Are adolescent students motivated to use WordFlight? Do they stay engaged?
Gamification has been integrated into the WordFlight student experience which increases student engagement and motivation to complete lessons. Students earn points, get avatars, achieve goals, and win competitions without sacrificing learning. We developed each task based on the science of how students actually learn to read.
We know that the number of practice exposures necessary for many adolescent learners to get to automatic word recognition is challenging in a traditional teacher-directed setting. WordFlight helps teachers identify the underlying problems holding students back and then address their needs efficiently and effectively, without embarrassment, through independent practice opportunities personalized for each student.
Students also become intrinsically motivated to engage with WordFlight as their reading skills improve and they begin seeing their work transfer to improved fluency, increased comfortability and confidence with reading, and spelling performance. Many students report that they feel better about themselves as learners and readers.

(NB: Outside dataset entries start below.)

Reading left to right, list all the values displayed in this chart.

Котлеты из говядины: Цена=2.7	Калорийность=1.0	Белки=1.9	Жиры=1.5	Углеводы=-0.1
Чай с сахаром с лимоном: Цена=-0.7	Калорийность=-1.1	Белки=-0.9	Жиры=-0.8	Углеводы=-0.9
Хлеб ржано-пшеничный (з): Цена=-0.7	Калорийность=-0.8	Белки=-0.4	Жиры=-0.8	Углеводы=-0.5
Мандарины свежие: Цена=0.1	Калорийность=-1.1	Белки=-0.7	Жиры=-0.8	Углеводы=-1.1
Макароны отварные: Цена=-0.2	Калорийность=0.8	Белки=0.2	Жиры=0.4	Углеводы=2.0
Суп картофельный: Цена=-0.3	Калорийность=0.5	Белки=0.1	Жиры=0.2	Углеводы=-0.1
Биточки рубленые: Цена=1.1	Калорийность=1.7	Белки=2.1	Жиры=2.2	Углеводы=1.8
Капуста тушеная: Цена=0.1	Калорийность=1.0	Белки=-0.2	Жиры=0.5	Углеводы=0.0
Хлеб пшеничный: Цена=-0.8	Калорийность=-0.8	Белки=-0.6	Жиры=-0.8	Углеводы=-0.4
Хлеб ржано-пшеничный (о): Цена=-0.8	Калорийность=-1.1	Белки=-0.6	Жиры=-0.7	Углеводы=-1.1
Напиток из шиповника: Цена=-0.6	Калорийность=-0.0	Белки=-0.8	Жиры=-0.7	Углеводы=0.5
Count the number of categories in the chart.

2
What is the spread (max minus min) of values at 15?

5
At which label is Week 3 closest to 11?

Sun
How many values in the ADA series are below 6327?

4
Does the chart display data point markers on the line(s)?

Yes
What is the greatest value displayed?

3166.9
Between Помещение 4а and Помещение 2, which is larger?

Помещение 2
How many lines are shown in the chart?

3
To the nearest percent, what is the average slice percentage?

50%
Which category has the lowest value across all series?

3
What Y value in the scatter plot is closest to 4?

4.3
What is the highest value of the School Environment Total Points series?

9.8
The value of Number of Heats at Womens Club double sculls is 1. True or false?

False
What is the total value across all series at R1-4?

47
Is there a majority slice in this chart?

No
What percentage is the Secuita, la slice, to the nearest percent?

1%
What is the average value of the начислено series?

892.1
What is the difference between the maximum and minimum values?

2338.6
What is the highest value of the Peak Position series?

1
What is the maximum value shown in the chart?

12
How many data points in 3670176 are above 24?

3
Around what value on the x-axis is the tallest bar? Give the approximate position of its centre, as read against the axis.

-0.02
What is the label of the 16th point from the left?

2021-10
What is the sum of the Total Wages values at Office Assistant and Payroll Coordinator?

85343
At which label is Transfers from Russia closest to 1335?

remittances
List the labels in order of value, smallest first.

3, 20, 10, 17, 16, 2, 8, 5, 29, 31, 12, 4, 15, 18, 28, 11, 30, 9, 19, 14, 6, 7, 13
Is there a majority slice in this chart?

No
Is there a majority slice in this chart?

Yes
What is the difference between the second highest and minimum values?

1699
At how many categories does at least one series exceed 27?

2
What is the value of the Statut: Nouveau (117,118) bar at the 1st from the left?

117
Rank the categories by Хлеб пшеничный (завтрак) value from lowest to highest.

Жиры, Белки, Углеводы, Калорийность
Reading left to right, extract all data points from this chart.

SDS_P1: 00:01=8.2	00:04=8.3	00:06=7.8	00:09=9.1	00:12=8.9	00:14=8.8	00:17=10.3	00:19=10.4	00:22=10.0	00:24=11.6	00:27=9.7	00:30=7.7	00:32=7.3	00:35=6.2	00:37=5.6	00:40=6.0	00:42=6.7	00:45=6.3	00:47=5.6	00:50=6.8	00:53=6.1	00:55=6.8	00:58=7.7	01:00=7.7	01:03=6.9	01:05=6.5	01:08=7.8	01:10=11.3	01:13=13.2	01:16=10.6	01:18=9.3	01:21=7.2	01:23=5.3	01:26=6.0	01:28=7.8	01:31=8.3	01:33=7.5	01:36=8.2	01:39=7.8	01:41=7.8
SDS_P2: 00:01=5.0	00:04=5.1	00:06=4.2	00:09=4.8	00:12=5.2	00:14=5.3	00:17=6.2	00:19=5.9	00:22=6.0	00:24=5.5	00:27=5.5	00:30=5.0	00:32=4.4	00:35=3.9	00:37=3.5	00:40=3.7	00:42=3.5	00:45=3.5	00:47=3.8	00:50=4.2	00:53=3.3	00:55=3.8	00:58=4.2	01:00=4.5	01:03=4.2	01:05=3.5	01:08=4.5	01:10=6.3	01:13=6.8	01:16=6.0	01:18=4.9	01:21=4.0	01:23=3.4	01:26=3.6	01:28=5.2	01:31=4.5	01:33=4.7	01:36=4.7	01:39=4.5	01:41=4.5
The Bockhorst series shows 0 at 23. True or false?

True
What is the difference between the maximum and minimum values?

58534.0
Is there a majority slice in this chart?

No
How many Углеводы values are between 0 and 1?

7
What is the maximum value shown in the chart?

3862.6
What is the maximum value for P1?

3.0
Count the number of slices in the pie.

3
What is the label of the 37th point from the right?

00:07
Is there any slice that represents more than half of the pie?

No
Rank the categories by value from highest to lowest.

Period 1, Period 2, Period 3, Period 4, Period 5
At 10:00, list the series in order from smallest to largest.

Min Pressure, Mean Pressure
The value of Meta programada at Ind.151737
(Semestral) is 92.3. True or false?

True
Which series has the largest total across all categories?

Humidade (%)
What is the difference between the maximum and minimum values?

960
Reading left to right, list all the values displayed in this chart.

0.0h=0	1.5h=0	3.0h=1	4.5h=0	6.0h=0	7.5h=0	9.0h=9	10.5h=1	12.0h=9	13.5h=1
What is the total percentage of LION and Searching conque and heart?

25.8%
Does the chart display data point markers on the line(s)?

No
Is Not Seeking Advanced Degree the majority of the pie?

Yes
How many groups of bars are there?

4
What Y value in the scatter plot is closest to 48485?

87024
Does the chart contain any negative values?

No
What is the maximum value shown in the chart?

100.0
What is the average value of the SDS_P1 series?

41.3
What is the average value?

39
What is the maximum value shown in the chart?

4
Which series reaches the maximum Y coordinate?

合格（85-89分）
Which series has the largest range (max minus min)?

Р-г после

Their success increases their persistence to continue the intervention and reinforces their belief that they can become good readers.
Teachers in intermediate and middle school are often not trained to provide instruction in foundational reading skills. Can they effectively use WordFlight and how long does it take to prepare teachers to implement WordFlight?
We understand that teachers of adolescents in upper elementary and middle school grades often are not trained to teach foundational reading skills. Even those who participate in SOR professional learning do not walk away with the skills or experiences to put instructional principles into practice.
Teachers and administrators receive professional development and guidance from WordFlight coaches on establishing the most impactful implementation model for their school environment. This process can be started quickly. Even though students have diverse practice needs, their engagement with WordFlight is similar. They quickly learn how to complete tasks, navigate through the system, and track their points and progression.
Intermediate and middle schools do not have the same daily structure as elementary schools. How is WordFlight implemented to accommodate the schedules of adolescent students?
Teachers have flexibility in how they implement WordFlight, enabling them to adjust how and when students can complete their 60-80 online minutes per week. Our goal is to get started with a shared understanding of each school’s needs that is paired with the right implementation model. Professional learning is then organized to help teachers learn how to monitor and support their students.
Is WordFlight only a digital tool or are there teacher-directed or independent off-line lessons?
Implementation models can also include additional small group work beyond the online program. We know that teacher-facilitated instruction can augment online learning but we also understand that the structures to implement this process can take time. Once students and teachers learn the routines and schedules of online sessions, it is easier to think about teacher-facilitated instruction for targeted students. Often, the second year implementation will include more small-group instruction as teachers are ready to expand their professional learning on the purpose, practices, and tools. The teacher tools include a lesson plan generator that allows teachers to link scheduling needs with student levels along with lesson plans and videos for small group instruction.